The IAU's move will do more than sadden American schoolchildren. It also has economic repercussions, triggering the revision of everything from astronomy texts, dictionaries, and almanacs to planetarium programs, place mats and solar system mobiles. The online encyclopedia Wikipedia was the first reference work to note the change in Pluto's definition, though few astronomers turn to Wikipedia when they need to look something up. Ninth planet t-shirts immediately went on sale on Craig's List, an indication that even dwarf planets may have a silver lining for the entrepreneurially-minded.
But what's most interesting to me from a linguistic perspective is the act of redefinition, the fancy bit of linguistic prestidigitation that has just occurred before our very eyes.
According to new IAU guidelines, planets must now meet three criteria: they must orbit the sun; they must be large enough for gravity to pull them into a spherical shape; and they must be able to sweep other objects out of their path as they move through space. Pluto, though big enough and round enough, was just not good enough to meet this last criterion.
Those who believe that Pluto should remain a planet have had a nasty shock. In a reversal of the situation that Galileo found himself in, publicly renouncing his heliocentric heresy, while privately believing that the earth moved, they will secretly cling to their now-unscientific view of the universe. Evolution may be just a theory, they will insist, but you can see planets -- though you can see some of them only with a very large telescope.
But renaming Pluto may prove a bigger shock to those who believe that language must be a fixed and stable entity, a rock to cling to in parlous times, a shibboleth to separate friend from foe, a dependable beacon by which to judge right from wrong.
But language is not a pole star, not, as Shakespeare might have put it, "an ever-fixed mark. . . that is the star to every wandering bark." While language is systematic, it is never altogether stable. Its sounds, its sentences, its meanings are constantly shifting orbit, changing and adapting as we move from context to context, from mood to mood, from certainty to puzzlement.
Many of the definitions I learned in school have changed: the number of U.S. states, the number of human chromosomes, the number of Jupiter's moons. The map of Africa that I memorized in seventh grade is no more. "Red" China, the subject of many an emotional high school debate, joined the United Nations after all. The mighty Soviet Union came apart. And like Galileo's earth, the Brooklyn Dodgers moved.

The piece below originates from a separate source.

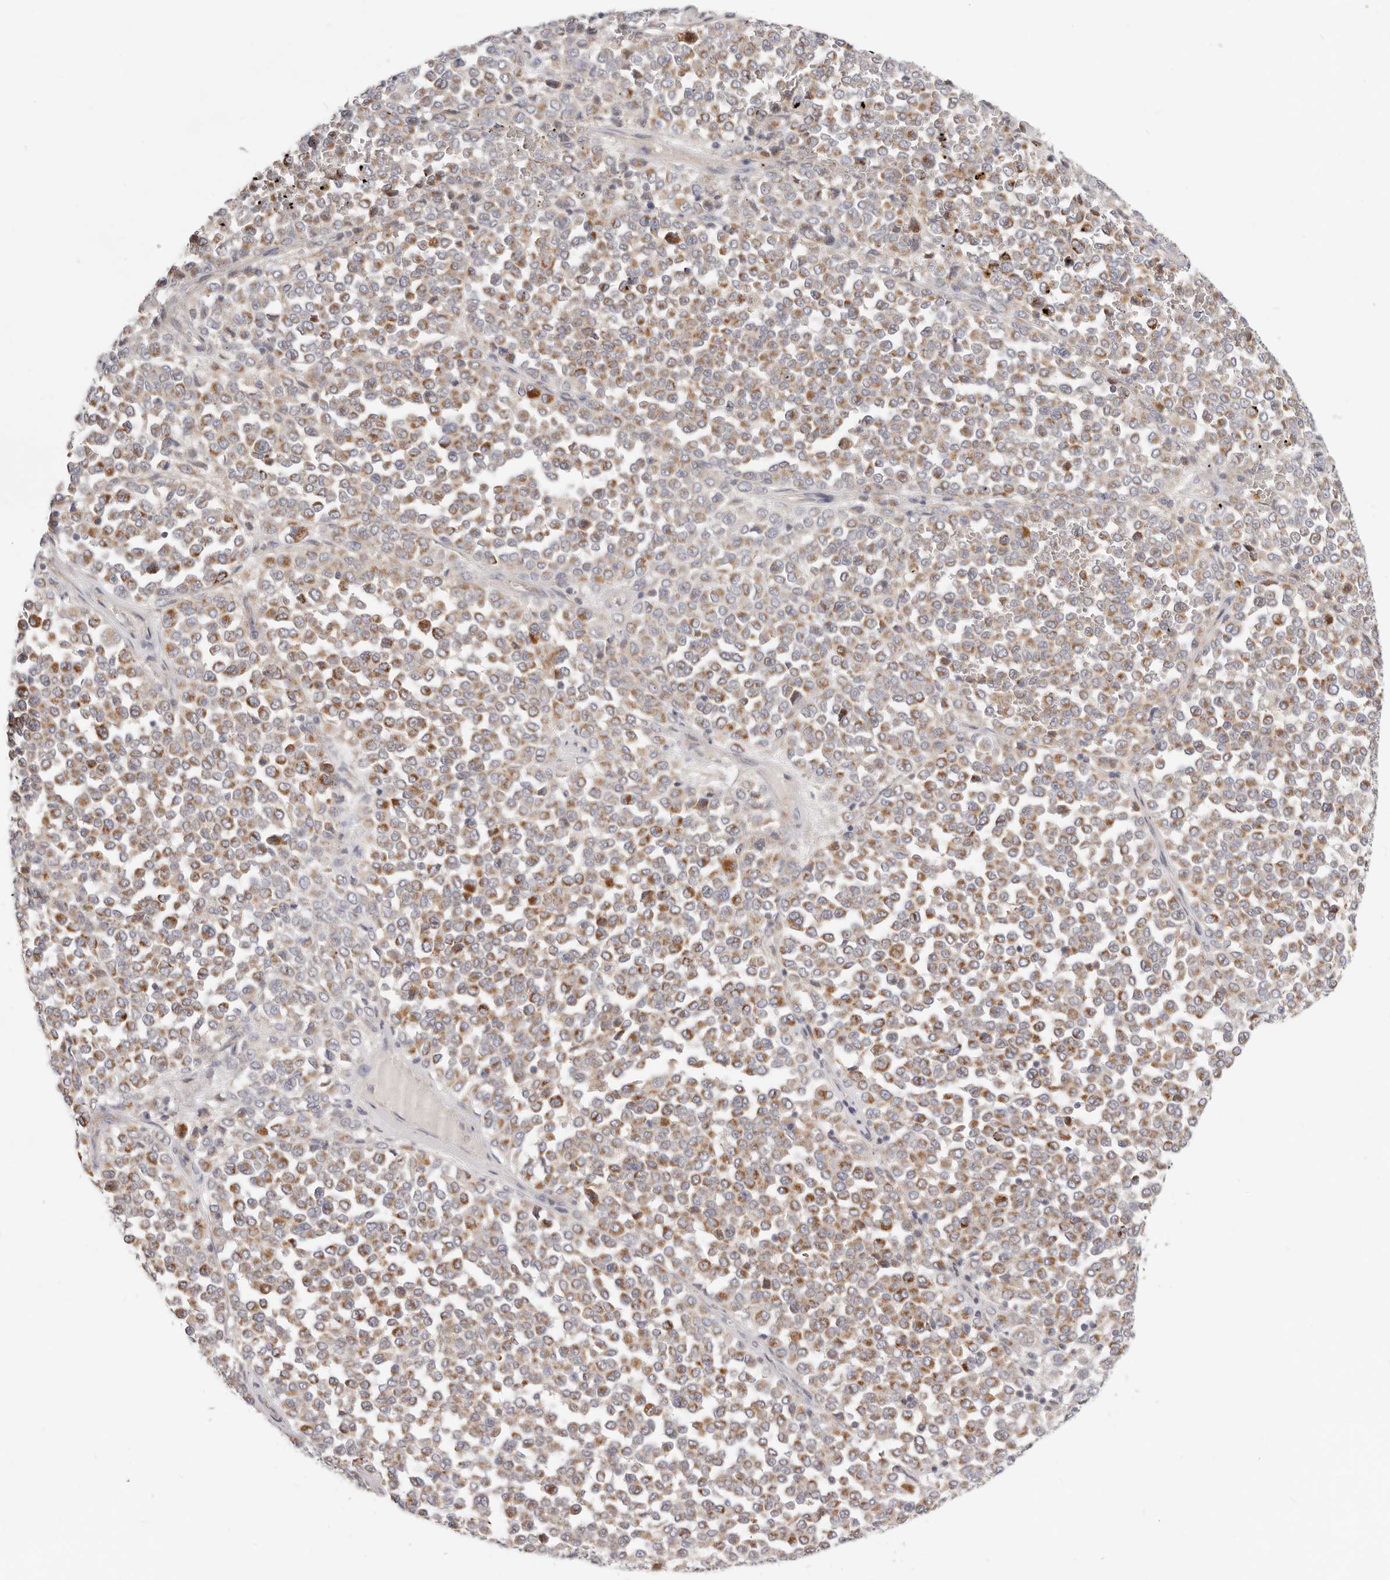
{"staining": {"intensity": "moderate", "quantity": ">75%", "location": "cytoplasmic/membranous"}, "tissue": "melanoma", "cell_type": "Tumor cells", "image_type": "cancer", "snomed": [{"axis": "morphology", "description": "Malignant melanoma, Metastatic site"}, {"axis": "topography", "description": "Pancreas"}], "caption": "Protein staining reveals moderate cytoplasmic/membranous staining in about >75% of tumor cells in malignant melanoma (metastatic site).", "gene": "TFB2M", "patient": {"sex": "female", "age": 30}}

OK, you say, these are "official" names subject to "official" redefinition, not to mention the vagaries of history, geography, and politics. No surprise there, since officials, whether they're astronomers or soccer refs, have been known to change their minds. But there are still seven continents and seven seas, right? Not in France, which only recognizes five of each. A French teacher once showed me on a globe that North and South America must be one continent, because they're connected. And Australia, he insisted, was an island near what I erroneously called the Indian Ocean, really just an arm of the Pacific, as is the Arctic Ocean, if I remember correctly. Evidemment. Or as we say in English, QED.
English doesn't have to agree with French, to be sure. But in many cases English doesn't even have to agree with itself all the time. It was Emerson who said that a foolish consistency was the hobgoblin of little minds. That's why a word like 'literally' can mean figuratively, not literally; a double negative can signal a negative, not a positive; 'between' can refer to more than two, or just two; and commas may or may not be used to separate a series of three (though obviously that honor sometimes falls to semicolons).
Looked at that way, renaming Pluto as a dwarf planet is no big deal. At least Pluto wasn't reclassified as a planetary object, a category now reserved for celestial bodies even less important than the planet formerly known as 9. And Walt Disney has no intention of getting rid of its cartoon character Pluto, introduced as Mickey Mouse's pet dog in 1930 right after the discovery of the dwarf plant. The IAU's action is just a drop in the semantic bucket, of no more significance in the grand scheme of things linguistic than the fact that the inhabitants of Pluto don't call our planet earth.